BRIEF:
Transcribe the data underneath exactly. No images belong in your version.

Extracted page text data:
--

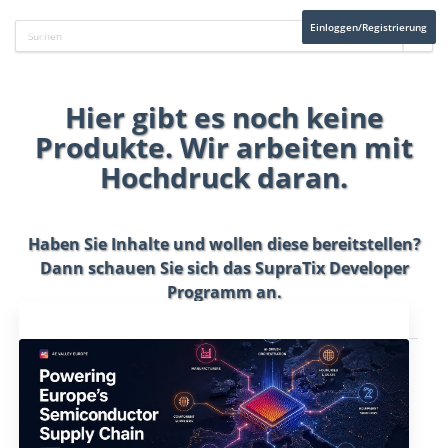
Einloggen/Registrierung
Hier gibt es noch keine
Produkte. Wir arbeiten mit
Hochdruck daran.
Haben Sie Inhalte und wollen diese bereitstellen?
Dann schauen Sie sich das
SupraTix Developer
Programm
an.
Aktuelles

--

OUTPUT OF THE TASK:
Einloggen/Registrierung
Hier gibt es noch keine
Produkte. Wir arbeiten mit
Hochdruck daran.
Haben Sie Inhalte und wollen diese bereitstellen?
Dann schauen Sie sich das
SupraTix Developer
Programm
an.
Aktuelles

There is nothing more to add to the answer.